Collected data:

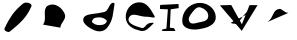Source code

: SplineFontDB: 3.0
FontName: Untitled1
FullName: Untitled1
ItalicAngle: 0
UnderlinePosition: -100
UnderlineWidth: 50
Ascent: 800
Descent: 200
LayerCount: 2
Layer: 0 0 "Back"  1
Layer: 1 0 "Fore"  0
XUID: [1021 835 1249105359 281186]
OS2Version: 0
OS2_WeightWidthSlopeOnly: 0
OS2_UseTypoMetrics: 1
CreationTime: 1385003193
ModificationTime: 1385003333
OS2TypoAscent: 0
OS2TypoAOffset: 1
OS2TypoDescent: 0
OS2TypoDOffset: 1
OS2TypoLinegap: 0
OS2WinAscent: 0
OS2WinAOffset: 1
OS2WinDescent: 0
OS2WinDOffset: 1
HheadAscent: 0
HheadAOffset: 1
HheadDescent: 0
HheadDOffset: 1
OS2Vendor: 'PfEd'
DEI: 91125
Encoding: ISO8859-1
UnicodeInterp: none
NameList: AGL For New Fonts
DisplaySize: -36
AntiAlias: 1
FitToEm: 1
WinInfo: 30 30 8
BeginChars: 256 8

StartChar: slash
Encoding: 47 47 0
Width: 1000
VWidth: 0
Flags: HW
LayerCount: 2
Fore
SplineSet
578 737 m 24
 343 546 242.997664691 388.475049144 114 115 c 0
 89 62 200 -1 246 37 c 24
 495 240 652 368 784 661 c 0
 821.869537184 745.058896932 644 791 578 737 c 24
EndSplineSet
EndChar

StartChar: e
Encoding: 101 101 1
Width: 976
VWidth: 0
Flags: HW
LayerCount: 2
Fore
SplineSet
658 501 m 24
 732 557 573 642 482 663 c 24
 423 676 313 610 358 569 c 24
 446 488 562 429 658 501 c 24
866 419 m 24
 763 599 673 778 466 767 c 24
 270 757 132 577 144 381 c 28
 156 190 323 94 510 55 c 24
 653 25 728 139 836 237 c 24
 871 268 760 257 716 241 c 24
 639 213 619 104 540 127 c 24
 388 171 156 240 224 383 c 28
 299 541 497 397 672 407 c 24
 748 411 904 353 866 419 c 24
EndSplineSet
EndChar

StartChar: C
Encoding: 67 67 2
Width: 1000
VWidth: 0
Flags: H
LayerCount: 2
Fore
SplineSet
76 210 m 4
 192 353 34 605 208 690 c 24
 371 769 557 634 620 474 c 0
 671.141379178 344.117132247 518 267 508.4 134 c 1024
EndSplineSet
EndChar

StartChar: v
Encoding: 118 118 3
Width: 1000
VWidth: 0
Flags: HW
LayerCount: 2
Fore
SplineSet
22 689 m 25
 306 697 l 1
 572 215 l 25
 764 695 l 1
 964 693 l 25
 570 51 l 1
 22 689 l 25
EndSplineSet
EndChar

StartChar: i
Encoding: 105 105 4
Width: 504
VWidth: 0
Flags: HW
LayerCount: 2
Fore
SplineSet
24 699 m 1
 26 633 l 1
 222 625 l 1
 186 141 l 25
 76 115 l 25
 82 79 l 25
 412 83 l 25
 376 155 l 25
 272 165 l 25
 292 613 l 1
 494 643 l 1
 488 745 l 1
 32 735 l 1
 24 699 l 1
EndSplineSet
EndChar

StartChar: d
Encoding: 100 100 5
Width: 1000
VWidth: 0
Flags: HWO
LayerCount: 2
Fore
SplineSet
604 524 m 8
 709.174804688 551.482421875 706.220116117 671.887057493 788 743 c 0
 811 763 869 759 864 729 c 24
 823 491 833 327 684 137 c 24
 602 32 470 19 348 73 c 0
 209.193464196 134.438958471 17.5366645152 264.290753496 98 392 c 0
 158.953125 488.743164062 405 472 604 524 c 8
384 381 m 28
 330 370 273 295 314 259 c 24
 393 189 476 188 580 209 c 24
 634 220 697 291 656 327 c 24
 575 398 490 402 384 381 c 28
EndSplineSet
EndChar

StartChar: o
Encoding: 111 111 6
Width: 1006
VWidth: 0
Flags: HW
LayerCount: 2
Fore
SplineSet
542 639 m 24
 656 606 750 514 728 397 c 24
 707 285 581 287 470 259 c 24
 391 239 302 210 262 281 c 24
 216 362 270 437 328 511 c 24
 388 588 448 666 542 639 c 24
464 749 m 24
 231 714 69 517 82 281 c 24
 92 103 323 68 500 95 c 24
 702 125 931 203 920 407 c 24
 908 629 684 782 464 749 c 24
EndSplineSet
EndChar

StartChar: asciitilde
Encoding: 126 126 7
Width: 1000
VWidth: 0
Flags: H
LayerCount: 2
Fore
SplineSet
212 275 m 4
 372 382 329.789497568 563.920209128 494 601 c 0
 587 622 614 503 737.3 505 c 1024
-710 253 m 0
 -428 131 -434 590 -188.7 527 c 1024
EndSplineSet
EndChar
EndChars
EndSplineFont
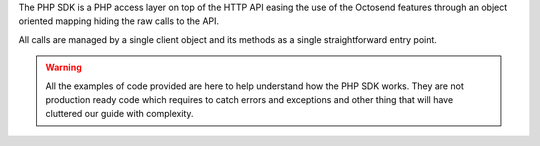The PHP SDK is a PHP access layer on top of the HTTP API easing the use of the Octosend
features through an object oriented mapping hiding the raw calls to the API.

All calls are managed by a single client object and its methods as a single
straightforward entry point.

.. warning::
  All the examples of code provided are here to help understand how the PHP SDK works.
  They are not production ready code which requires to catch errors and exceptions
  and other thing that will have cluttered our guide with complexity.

## PROBLEM TO WORK ON
The records above need to be printed in full and exactly, without any of the pictures.

## EXPECTED ANSWER
Source code

: SplineFontDB: 3.0
FontName: Untitled1
FullName: Untitled1
ItalicAngle: 0
UnderlinePosition: -100
UnderlineWidth: 50
Ascent: 800
Descent: 200
LayerCount: 2
Layer: 0 0 "Back"  1
Layer: 1 0 "Fore"  0
XUID: [1021 835 1249105359 281186]
OS2Version: 0
OS2_WeightWidthSlopeOnly: 0
OS2_UseTypoMetrics: 1
CreationTime: 1385003193
ModificationTime: 1385003333
OS2TypoAscent: 0
OS2TypoAOffset: 1
OS2TypoDescent: 0
OS2TypoDOffset: 1
OS2TypoLinegap: 0
OS2WinAscent: 0
OS2WinAOffset: 1
OS2WinDescent: 0
OS2WinDOffset: 1
HheadAscent: 0
HheadAOffset: 1
HheadDescent: 0
HheadDOffset: 1
OS2Vendor: 'PfEd'
DEI: 91125
Encoding: ISO8859-1
UnicodeInterp: none
NameList: AGL For New Fonts
DisplaySize: -36
AntiAlias: 1
FitToEm: 1
WinInfo: 30 30 8
BeginChars: 256 8

StartChar: slash
Encoding: 47 47 0
Width: 1000
VWidth: 0
Flags: HW
LayerCount: 2
Fore
SplineSet
578 737 m 24
 343 546 242.997664691 388.475049144 114 115 c 0
 89 62 200 -1 246 37 c 24
 495 240 652 368 784 661 c 0
 821.869537184 745.058896932 644 791 578 737 c 24
EndSplineSet
EndChar

StartChar: e
Encoding: 101 101 1
Width: 976
VWidth: 0
Flags: HW
LayerCount: 2
Fore
SplineSet
658 501 m 24
 732 557 573 642 482 663 c 24
 423 676 313 610 358 569 c 24
 446 488 562 429 658 501 c 24
866 419 m 24
 763 599 673 778 466 767 c 24
 270 757 132 577 144 381 c 28
 156 190 323 94 510 55 c 24
 653 25 728 139 836 237 c 24
 871 268 760 257 716 241 c 24
 639 213 619 104 540 127 c 24
 388 171 156 240 224 383 c 28
 299 541 497 397 672 407 c 24
 748 411 904 353 866 419 c 24
EndSplineSet
EndChar

StartChar: C
Encoding: 67 67 2
Width: 1000
VWidth: 0
Flags: H
LayerCount: 2
Fore
SplineSet
76 210 m 4
 192 353 34 605 208 690 c 24
 371 769 557 634 620 474 c 0
 671.141379178 344.117132247 518 267 508.4 134 c 1024
EndSplineSet
EndChar

StartChar: v
Encoding: 118 118 3
Width: 1000
VWidth: 0
Flags: HW
LayerCount: 2
Fore
SplineSet
22 689 m 25
 306 697 l 1
 572 215 l 25
 764 695 l 1
 964 693 l 25
 570 51 l 1
 22 689 l 25
EndSplineSet
EndChar

StartChar: i
Encoding: 105 105 4
Width: 504
VWidth: 0
Flags: HW
LayerCount: 2
Fore
SplineSet
24 699 m 1
 26 633 l 1
 222 625 l 1
 186 141 l 25
 76 115 l 25
 82 79 l 25
 412 83 l 25
 376 155 l 25
 272 165 l 25
 292 613 l 1
 494 643 l 1
 488 745 l 1
 32 735 l 1
 24 699 l 1
EndSplineSet
EndChar

StartChar: d
Encoding: 100 100 5
Width: 1000
VWidth: 0
Flags: HWO
LayerCount: 2
Fore
SplineSet
604 524 m 8
 709.174804688 551.482421875 706.220116117 671.887057493 788 743 c 0
 811 763 869 759 864 729 c 24
 823 491 833 327 684 137 c 24
 602 32 470 19 348 73 c 0
 209.193464196 134.438958471 17.5366645152 264.290753496 98 392 c 0
 158.953125 488.743164062 405 472 604 524 c 8
384 381 m 28
 330 370 273 295 314 259 c 24
 393 189 476 188 580 209 c 24
 634 220 697 291 656 327 c 24
 575 398 490 402 384 381 c 28
EndSplineSet
EndChar

StartChar: o
Encoding: 111 111 6
Width: 1006
VWidth: 0
Flags: HW
LayerCount: 2
Fore
SplineSet
542 639 m 24
 656 606 750 514 728 397 c 24
 707 285 581 287 470 259 c 24
 391 239 302 210 262 281 c 24
 216 362 270 437 328 511 c 24
 388 588 448 666 542 639 c 24
464 749 m 24
 231 714 69 517 82 281 c 24
 92 103 323 68 500 95 c 24
 702 125 931 203 920 407 c 24
 908 629 684 782 464 749 c 24
EndSplineSet
EndChar

StartChar: asciitilde
Encoding: 126 126 7
Width: 1000
VWidth: 0
Flags: H
LayerCount: 2
Fore
SplineSet
212 275 m 4
 372 382 329.789497568 563.920209128 494 601 c 0
 587 622 614 503 737.3 505 c 1024
-710 253 m 0
 -428 131 -434 590 -188.7 527 c 1024
EndSplineSet
EndChar
EndChars
EndSplineFont
The PHP SDK is a PHP access layer on top of the HTTP API easing the use of the Octosend
features through an object oriented mapping hiding the raw calls to the API.

All calls are managed by a single client object and its methods as a single
straightforward entry point.

.. warning::
  All the examples of code provided are here to help understand how the PHP SDK works.
  They are not production ready code which requires to catch errors and exceptions
  and other thing that will have cluttered our guide with complexity.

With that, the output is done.